▸ **TASK INSTRUCTIONS**:
Report back every line from the entries below in which the word "numérique" occurs.

Extracted page text data
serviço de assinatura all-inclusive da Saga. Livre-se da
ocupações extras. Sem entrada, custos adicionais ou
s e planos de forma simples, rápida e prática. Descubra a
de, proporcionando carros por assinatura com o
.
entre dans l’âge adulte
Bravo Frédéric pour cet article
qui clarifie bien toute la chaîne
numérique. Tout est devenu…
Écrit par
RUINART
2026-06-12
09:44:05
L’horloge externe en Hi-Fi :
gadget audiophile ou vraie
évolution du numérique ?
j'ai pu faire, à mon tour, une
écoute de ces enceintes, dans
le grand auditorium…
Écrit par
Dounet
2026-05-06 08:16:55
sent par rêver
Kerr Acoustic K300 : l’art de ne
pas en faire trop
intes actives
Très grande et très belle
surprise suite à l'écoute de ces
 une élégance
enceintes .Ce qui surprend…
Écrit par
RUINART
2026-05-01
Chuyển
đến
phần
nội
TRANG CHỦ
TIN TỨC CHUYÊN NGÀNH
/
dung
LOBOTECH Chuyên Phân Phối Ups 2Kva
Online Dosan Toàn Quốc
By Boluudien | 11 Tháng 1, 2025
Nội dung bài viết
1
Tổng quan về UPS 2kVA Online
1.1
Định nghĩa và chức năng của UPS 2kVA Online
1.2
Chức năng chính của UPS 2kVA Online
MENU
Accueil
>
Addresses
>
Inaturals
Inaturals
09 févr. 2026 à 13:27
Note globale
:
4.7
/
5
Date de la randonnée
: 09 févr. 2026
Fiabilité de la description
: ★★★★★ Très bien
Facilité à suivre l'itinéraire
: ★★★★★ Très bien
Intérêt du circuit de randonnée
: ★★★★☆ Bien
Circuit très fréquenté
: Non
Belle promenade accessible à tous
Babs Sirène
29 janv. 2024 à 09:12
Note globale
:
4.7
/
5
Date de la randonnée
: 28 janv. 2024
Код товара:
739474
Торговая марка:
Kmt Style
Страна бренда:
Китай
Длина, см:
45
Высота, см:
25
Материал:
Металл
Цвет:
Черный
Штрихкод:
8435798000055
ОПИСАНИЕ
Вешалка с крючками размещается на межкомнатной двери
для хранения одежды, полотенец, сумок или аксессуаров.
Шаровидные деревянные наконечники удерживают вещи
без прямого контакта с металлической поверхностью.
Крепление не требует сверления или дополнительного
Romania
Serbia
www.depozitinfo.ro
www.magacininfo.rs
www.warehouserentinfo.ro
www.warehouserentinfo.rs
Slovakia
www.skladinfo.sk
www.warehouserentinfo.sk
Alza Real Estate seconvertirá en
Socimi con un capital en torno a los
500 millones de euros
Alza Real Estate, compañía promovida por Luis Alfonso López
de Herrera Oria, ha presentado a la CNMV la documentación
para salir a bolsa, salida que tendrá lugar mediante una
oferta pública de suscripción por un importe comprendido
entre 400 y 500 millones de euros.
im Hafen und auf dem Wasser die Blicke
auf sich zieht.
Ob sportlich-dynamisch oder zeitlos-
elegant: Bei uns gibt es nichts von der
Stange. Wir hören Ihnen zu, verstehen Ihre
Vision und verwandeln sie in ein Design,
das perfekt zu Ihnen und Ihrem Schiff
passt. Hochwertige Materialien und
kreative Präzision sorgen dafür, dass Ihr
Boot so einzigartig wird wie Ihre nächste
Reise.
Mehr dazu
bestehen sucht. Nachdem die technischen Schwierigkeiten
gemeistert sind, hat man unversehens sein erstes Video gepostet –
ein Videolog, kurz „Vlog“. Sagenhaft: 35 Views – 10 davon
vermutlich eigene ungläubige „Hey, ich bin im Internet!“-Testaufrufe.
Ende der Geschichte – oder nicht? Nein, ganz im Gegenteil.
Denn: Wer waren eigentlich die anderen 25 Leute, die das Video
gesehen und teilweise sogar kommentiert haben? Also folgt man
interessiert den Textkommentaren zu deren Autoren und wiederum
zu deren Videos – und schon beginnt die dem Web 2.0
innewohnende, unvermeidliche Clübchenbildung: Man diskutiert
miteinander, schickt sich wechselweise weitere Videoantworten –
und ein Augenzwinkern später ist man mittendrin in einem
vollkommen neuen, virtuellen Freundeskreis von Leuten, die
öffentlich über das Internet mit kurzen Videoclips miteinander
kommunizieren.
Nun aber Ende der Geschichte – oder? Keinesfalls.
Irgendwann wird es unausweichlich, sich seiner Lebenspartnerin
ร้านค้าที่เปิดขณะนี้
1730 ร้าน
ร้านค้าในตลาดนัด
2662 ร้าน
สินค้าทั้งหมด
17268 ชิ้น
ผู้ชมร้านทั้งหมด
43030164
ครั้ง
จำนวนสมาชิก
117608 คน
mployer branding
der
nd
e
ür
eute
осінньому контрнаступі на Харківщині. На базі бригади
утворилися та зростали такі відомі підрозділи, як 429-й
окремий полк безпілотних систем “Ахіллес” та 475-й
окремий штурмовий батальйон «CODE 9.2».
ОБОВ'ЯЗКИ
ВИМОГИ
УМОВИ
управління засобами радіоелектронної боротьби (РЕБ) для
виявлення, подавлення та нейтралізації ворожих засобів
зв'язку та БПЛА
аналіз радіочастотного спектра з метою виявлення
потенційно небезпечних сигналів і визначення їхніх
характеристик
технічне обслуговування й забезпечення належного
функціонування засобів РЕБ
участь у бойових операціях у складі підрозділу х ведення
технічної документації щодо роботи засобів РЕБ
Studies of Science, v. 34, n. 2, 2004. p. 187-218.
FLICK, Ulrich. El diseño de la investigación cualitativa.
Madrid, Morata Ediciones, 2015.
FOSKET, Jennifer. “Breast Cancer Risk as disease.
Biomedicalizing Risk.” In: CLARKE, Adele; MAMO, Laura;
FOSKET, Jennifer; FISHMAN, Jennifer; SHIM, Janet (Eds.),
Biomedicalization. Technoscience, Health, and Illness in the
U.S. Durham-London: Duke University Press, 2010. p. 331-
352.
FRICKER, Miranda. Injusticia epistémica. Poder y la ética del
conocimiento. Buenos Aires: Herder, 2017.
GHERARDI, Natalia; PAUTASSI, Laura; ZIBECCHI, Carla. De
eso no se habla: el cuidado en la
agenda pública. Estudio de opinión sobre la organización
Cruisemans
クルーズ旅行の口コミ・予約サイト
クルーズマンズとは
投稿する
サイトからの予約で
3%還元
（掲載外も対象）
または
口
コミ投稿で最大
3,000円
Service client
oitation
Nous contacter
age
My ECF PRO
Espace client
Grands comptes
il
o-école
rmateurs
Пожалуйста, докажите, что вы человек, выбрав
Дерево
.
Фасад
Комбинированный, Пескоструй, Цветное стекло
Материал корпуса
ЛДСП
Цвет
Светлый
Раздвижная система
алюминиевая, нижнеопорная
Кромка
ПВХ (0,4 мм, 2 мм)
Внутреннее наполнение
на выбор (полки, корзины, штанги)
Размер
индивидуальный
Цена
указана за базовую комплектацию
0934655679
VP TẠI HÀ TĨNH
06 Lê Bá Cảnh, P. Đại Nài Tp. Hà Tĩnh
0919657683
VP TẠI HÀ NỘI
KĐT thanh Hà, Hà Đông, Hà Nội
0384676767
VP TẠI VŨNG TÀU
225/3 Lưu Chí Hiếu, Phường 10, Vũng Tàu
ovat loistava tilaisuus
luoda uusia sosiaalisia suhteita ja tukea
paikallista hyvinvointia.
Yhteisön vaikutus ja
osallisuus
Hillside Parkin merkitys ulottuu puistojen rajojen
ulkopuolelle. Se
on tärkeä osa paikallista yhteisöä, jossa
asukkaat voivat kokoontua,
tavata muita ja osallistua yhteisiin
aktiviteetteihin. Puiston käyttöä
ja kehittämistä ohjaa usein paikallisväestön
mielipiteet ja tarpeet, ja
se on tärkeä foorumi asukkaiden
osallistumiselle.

▸ **WRITTEN ANSWER**:
numérique. Tout est devenu…
évolution du numérique ?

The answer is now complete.